Wśród nieobecnych cały czas jest oczywiście Nono, a także Miłosz Strzeboński oraz Kyryło Petrow. Do gry w najbliższym starciu nie wróci też Mariusz Fornalczyk. – Powoli dochodzi do siebie. To nie jest kontuzja wynikająca z uderzenia, tylko naruszenia struktury mięśniowej. Musimy uzbroić się w cierpliwość. Zwłaszcza że mamy kilka opcji na zastąpienie go. Nie ma co ryzykować. Do następnego spotkania powinien być już gotowy. Pozostali są do mojej dyspozycji – dopowiada szkoleniowiec.

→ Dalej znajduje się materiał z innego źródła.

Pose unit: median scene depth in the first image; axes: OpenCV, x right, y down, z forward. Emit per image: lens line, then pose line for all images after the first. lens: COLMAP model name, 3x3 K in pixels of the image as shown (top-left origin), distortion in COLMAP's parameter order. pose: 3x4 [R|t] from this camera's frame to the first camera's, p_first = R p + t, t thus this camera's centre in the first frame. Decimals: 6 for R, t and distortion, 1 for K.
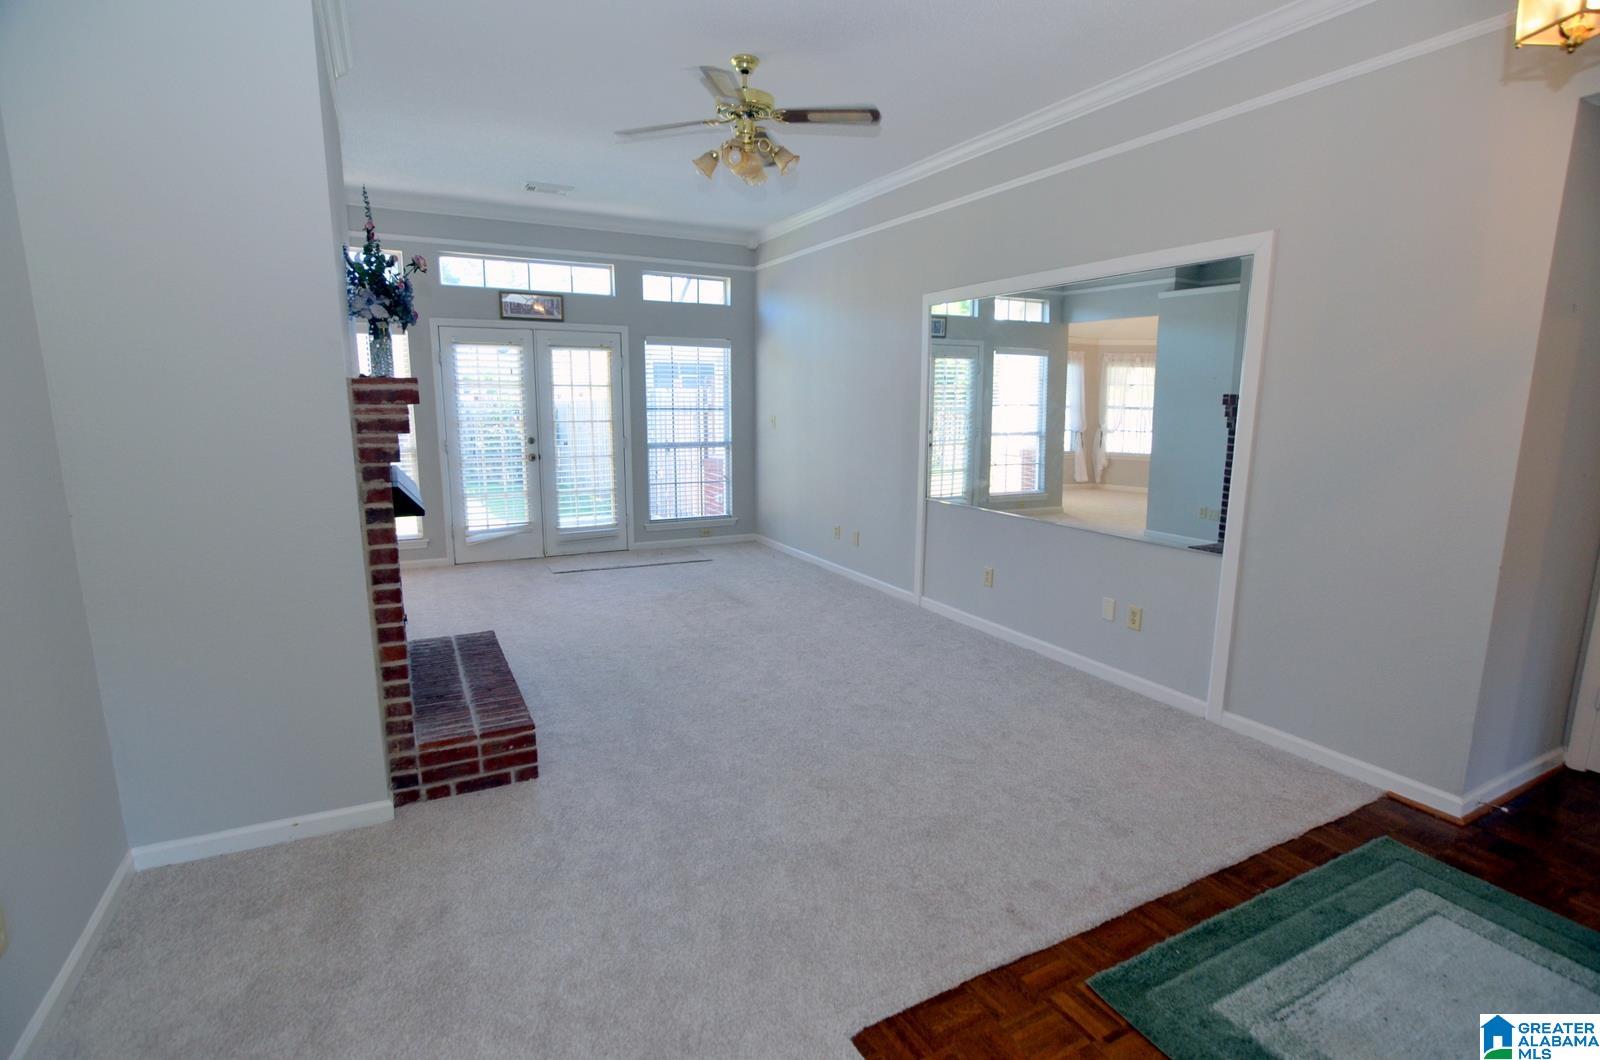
lens RADIAL K [[776.0, 0, 805.0], [0, 776.0, 536.2], [0, 0, 1]] dist [-0.028045, 0.007418]
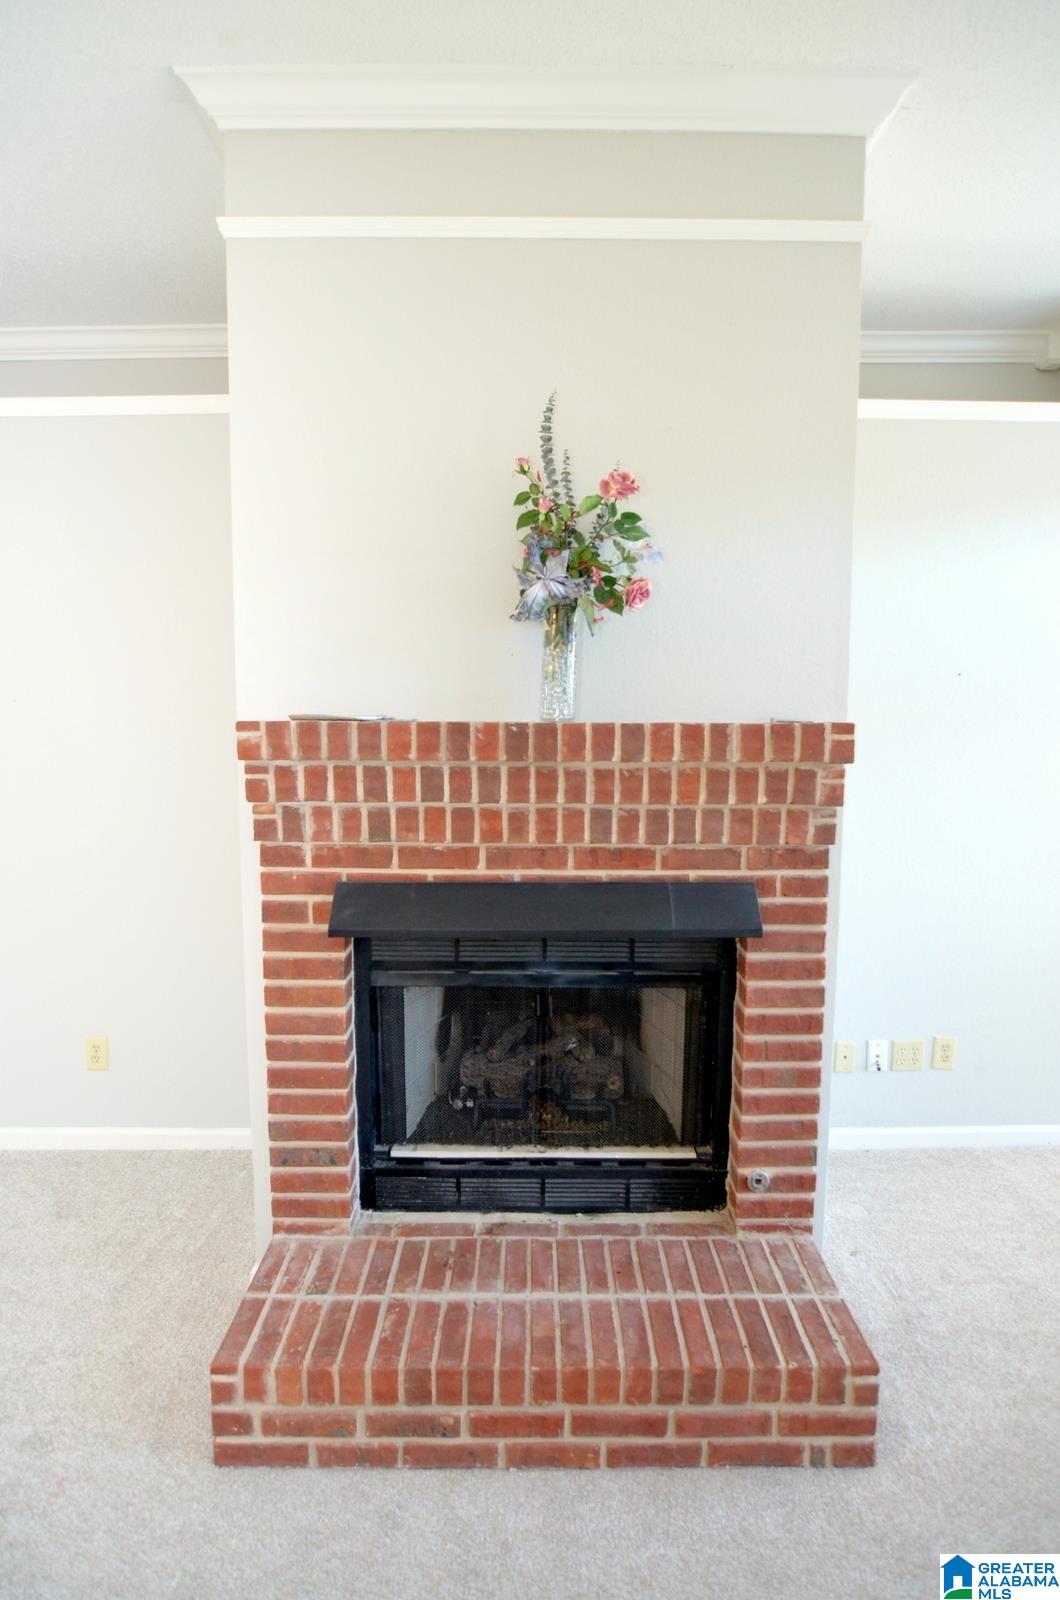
lens RADIAL K [[812.4, 0, 539.0], [0, 812.4, 797.1], [0, 0, 1]] dist [-0.018960, 0.001451]
pose [[-0.463872, 0.075711, -0.882661, 0.000262], [-0.162238, 0.972231, 0.168656, -0.123950], [0.870920, 0.221436, -0.438707, 0.635211]]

Kolejna dobra wiadomość, Jakub Łukowski, po wielomiesięcznej nieobecności spowodowanej zerwaniem więzadeł, może wracać do gry. – Po wczorajszej rozmowie ze sztabem medycznym i Kubą, jest zielone światło, żeby powalczył on o meczową dwudziestkę. Nie będzie mu łatwo, bo mamy sporo osób, które chcą się w tym składzie znaleźć. Wybór dwudziestki będzie kłopotem, ponieważ jest sporo osób, które po prostu chcą. Jutro podejmę decyzję, kto zostanie. Niemniej jednak Kuba jest do mojej dyspozycji. Zobaczymy, jak będzie prezentował się jutro na treningu. Szansę dostaną ci, którzy są gotowi na sto procent i ci mający świadomość tego, w jakim miejscu jesteśmy – podkreśla Kuzera.
Nie można wykluczyć, że w składzie zamelduje się Fredrik Krogstad, który od dwóch dni jest piłkarzem Korony Kielce. – Jeśli wszystkie procedury związane z uprawnieniem go do gry zostaną dopięte, to jest z nami. Zdajemy sobie sprawę z tego, że troszkę nie grał. Widzę go w treningu, nie jest ostatni. Coś tam potrafi, musi mocno walczyć, by dostać jakiekolwiek minuty. To nie jest moment, żeby eksperymentować. Tym bardziej, że wrócili do gry ludzie sprawdzeni, mający coś do udowodnienia i którzy przede wszystkim od samego początku wspólnie ze mną podjęli tę drogę, na pewne rzeczy się pisali i dziś musimy to dźwignąć.
Sobotnie spotkanie Korony Kielce ze Stalą Mielec rozpocznie się o godzinie 15.00. Do starcia dojdzie na Suzuki Arenie w stolicy województwa świętokrzyskiego.